(Verilen görev 1):
Aşağıdaki üç ifadenin verilen metinle uyuşup uyuşmadığını evet ya da hayır diye belirtin ve her biri için belirleyici sözleri metinden aynen alıntılayın: (a) Karar tarihi 08.06.2022'dir. (b) Temyiz eden taraf davalıdır. (c) Karar numarası 2022/659'dur.
(Verilen görev 2):
Verilen metindeki karar, Danıştay'ın hangi kuruluna aittir?
(Verilen görev 3):
Verilen metinde "VEKİLİ : Av." ile "incelenerek bozulması istenilmektedir." arasındaki bölümü, bu iki ifade de dahil olmak üzere hiçbir değişiklik yapmadan tekrar yazın.

(Verilen metin):
○ ○ ○ ○ ○ ○ ○
2020/1539 K. 2022/659 T. 8.6.2022

VDDK., E. 2020/1539 K. 2022/659 T. 8.6.2022

T.C. Danıştay Başkanlığı - Vergi Dava Daireleri Kurulu
Esas No.: 2020/1539
Karar No.: 2022/659
Karar tarihi: 08.06.2022
 

T.C.

D A N I Ş T A Y

VERGİ DAVA DAİRELERİ KURULU

Esas No : 2020/1539

Karar No : 2022/659

TEMYİZ EDEN (DAVACI) : ...

VEKİLİ : Av. ...

KARŞI TARAF (DAVALI) : ...Vergi Dairesi Müdürlüğü

İSTEMİN KONUSU : ... Bölge İdare Mahkemesi ... Vergi Dava Dairesinin ... tarih ve E:..., K:... sayılı ısrar kararının temyizen incelenerek bozulması istenilmektedir.
○ ○ ○ ○ ○ ○ ○
(Gösterilen satırlar):
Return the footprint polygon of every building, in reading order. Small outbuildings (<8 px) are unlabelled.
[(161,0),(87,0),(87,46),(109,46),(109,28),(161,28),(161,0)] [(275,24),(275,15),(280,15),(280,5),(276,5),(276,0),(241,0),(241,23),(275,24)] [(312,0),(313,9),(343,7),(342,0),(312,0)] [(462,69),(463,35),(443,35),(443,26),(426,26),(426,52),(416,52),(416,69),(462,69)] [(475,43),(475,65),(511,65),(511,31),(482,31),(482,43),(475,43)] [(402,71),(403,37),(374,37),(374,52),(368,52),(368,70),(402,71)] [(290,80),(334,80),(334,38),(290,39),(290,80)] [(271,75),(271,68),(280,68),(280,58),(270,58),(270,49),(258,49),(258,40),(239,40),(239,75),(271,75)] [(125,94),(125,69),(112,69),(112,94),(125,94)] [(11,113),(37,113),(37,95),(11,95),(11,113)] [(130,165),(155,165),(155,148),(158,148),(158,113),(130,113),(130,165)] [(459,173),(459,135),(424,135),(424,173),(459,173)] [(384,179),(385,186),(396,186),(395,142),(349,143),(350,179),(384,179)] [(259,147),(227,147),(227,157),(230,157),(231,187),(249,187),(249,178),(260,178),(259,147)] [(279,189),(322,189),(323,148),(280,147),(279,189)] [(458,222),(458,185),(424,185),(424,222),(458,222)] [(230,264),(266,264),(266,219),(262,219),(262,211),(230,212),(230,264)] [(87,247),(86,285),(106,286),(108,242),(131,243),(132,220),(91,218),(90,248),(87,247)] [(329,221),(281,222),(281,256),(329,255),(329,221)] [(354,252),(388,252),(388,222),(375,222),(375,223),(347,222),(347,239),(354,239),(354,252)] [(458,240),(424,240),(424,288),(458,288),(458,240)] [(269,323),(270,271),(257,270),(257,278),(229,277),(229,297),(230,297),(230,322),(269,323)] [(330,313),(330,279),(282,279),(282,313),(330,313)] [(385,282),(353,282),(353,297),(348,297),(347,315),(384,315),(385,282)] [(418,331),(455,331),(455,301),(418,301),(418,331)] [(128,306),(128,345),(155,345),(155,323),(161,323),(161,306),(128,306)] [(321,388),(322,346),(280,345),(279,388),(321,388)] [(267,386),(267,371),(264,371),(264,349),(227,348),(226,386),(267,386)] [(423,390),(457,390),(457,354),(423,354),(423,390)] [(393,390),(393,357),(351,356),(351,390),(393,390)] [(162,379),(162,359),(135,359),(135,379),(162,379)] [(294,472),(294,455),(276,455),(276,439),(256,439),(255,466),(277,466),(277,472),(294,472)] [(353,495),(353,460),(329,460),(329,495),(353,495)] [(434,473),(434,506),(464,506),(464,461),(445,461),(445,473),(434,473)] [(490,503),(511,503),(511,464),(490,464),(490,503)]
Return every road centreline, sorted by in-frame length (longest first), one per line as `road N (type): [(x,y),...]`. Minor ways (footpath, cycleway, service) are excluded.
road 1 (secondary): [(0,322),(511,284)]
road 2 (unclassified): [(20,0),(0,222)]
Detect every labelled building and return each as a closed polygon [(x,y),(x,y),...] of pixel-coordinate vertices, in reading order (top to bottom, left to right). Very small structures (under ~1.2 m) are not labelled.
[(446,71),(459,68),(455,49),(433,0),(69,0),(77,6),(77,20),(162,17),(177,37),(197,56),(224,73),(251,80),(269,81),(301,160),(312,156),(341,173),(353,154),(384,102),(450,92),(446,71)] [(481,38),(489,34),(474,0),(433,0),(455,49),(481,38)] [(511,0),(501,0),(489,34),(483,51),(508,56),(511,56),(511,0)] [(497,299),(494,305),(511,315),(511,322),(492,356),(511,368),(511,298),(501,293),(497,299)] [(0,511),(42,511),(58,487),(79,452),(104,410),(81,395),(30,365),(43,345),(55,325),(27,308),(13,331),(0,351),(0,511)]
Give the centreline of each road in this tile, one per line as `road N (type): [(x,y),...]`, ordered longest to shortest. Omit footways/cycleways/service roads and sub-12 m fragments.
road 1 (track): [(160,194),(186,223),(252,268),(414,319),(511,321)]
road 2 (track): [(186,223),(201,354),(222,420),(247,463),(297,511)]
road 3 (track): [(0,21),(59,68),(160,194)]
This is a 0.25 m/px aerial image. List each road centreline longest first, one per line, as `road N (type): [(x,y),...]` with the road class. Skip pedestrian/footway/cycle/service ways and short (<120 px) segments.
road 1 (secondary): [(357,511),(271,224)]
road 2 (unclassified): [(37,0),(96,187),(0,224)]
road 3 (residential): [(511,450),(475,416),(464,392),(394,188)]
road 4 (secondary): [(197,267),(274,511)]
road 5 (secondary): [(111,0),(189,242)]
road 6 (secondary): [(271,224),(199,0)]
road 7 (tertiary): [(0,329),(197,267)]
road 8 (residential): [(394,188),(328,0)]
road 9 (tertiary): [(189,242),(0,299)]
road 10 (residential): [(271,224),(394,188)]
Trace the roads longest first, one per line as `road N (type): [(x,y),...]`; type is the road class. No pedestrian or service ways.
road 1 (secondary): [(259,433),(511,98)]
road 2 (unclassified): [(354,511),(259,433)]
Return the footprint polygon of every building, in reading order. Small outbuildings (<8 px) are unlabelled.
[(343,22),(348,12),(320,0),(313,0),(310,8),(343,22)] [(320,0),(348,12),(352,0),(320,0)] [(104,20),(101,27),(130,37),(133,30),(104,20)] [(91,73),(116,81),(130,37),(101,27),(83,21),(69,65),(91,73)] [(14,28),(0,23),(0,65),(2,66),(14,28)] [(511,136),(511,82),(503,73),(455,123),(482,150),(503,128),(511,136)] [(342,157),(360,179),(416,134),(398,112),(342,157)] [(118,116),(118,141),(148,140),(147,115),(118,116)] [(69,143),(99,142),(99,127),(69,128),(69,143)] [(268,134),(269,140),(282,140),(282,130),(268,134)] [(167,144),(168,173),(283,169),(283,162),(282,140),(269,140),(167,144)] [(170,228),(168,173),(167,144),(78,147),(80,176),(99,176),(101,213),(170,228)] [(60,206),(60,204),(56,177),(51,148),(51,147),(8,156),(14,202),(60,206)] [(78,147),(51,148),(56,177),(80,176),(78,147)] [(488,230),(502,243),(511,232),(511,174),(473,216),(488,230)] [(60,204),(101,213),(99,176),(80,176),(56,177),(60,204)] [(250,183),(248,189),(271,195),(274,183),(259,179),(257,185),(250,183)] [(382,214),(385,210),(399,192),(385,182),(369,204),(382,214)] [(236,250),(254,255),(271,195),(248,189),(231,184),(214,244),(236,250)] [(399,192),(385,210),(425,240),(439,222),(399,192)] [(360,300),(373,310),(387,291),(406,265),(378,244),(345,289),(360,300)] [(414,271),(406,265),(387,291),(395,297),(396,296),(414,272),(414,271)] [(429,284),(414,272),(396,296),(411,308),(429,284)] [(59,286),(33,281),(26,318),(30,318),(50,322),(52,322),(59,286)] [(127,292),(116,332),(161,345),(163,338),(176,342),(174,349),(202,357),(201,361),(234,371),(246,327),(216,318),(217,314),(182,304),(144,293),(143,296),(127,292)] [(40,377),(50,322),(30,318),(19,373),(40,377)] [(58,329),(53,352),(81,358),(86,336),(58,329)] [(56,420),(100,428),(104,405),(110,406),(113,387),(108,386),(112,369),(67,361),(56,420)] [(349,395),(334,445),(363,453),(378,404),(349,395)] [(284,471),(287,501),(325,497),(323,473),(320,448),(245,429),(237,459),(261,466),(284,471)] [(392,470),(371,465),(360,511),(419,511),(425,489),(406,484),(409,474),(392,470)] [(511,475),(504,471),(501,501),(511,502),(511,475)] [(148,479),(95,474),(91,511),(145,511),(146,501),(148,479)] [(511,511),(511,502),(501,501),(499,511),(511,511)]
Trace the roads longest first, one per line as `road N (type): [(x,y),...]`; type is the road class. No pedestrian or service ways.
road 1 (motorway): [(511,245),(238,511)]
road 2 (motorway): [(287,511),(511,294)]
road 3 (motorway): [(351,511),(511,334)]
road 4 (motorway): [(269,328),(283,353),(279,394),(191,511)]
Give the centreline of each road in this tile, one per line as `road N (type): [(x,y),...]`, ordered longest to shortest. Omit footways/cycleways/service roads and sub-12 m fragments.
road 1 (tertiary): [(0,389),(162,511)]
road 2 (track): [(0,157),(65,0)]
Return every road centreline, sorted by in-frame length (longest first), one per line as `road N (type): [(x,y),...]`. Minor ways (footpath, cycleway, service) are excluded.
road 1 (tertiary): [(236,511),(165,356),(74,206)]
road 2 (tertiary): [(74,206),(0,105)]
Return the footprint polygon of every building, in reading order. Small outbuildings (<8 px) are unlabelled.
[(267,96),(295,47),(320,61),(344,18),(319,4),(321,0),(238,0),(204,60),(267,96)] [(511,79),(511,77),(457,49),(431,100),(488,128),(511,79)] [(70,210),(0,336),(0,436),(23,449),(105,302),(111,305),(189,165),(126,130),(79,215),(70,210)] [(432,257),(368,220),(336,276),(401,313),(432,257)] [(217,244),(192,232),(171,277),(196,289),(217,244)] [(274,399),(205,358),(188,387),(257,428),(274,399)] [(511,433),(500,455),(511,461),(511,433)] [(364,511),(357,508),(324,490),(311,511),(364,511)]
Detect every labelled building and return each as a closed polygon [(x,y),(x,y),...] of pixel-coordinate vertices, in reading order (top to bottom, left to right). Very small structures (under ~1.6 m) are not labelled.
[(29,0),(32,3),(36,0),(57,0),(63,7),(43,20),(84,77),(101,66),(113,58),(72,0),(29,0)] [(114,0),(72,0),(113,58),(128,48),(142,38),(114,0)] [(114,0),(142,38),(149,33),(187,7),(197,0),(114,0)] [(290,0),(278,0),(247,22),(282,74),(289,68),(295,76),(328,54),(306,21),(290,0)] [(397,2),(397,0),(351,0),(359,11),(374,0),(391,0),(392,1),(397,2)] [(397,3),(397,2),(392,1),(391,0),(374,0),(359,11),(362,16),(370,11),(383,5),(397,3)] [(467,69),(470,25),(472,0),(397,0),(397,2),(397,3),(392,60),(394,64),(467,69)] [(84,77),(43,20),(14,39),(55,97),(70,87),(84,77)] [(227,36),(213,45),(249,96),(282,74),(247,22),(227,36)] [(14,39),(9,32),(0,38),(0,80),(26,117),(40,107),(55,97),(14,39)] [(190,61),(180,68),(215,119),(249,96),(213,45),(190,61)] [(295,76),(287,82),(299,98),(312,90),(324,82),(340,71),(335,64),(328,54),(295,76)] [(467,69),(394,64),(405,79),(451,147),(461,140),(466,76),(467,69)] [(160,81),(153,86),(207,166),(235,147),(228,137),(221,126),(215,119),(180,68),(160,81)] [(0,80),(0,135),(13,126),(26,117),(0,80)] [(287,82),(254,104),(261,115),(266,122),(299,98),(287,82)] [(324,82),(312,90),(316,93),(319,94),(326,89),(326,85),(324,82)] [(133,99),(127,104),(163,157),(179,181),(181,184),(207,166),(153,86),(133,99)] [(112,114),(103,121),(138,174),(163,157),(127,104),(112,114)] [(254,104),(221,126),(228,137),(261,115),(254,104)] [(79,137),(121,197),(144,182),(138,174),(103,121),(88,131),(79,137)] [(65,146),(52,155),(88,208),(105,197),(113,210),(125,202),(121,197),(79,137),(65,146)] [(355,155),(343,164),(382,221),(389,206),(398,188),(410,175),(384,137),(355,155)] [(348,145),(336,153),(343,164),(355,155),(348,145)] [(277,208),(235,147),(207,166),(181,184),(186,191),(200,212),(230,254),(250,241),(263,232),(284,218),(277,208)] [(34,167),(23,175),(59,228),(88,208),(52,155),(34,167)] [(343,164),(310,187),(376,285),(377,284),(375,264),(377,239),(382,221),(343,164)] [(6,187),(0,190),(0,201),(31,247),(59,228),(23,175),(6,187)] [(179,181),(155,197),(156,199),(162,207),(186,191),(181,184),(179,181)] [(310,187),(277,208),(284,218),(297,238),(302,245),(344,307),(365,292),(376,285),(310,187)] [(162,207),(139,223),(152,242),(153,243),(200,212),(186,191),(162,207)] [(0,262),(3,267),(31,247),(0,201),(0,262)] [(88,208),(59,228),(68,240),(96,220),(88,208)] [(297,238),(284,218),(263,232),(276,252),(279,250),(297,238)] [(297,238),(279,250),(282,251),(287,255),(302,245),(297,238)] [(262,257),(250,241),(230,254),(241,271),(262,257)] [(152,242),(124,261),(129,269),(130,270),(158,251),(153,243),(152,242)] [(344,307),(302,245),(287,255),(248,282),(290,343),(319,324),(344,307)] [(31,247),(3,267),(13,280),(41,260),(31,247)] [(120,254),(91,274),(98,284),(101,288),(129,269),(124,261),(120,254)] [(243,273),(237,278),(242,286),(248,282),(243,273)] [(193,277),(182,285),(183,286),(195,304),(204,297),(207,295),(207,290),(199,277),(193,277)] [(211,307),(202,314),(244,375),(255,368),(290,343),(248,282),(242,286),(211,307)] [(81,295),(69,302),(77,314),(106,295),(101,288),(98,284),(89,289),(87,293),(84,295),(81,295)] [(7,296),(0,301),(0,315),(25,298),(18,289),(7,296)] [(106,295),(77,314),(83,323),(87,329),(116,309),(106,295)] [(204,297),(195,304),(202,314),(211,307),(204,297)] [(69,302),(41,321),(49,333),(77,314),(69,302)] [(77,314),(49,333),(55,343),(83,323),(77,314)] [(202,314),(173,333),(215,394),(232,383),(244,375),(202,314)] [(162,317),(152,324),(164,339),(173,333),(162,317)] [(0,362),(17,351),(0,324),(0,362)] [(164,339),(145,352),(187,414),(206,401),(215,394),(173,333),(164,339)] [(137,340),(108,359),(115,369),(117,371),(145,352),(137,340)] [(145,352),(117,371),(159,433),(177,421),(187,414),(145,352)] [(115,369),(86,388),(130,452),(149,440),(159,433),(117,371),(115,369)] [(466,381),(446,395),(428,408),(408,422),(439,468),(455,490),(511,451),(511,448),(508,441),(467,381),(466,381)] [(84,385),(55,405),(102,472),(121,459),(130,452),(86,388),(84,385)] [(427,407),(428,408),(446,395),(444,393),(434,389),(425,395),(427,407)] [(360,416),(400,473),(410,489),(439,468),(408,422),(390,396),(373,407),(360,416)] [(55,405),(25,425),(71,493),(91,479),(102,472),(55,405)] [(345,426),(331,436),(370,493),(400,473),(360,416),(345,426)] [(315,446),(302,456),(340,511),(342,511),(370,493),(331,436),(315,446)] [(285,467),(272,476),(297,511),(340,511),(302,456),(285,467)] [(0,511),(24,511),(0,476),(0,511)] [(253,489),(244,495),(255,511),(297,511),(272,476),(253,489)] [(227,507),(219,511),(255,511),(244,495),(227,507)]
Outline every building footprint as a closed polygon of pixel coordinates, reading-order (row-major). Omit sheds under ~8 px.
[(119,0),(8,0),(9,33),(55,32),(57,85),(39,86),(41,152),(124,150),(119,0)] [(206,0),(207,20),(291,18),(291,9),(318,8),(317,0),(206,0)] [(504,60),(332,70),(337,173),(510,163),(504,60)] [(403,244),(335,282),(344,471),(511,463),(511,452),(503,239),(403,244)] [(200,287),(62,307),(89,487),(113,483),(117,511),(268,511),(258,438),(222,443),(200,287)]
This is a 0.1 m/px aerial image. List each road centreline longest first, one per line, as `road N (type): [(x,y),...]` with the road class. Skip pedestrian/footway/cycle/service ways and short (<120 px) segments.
○ ○ ○ ○ ○ ○ ○
(Görev yanıtı 1):
(a) Evet: "Karar tarihi: 08.06.2022"
(b) Hayır: "TEMYİZ EDEN (DAVACI)"
(c) Evet: "Karar No.: 2022/659"

(Görev yanıtı 2):
Vergi Dava Daireleri Kurulu.

(Görev yanıtı 3):
VEKİLİ : Av. ...

KARŞI TARAF (DAVALI) : ...Vergi Dairesi Müdürlüğü

İSTEMİN KONUSU : ... Bölge İdare Mahkemesi ... Vergi Dava Dairesinin ... tarih ve E:..., K:... sayılı ısrar kararının temyizen incelenerek bozulması istenilmektedir.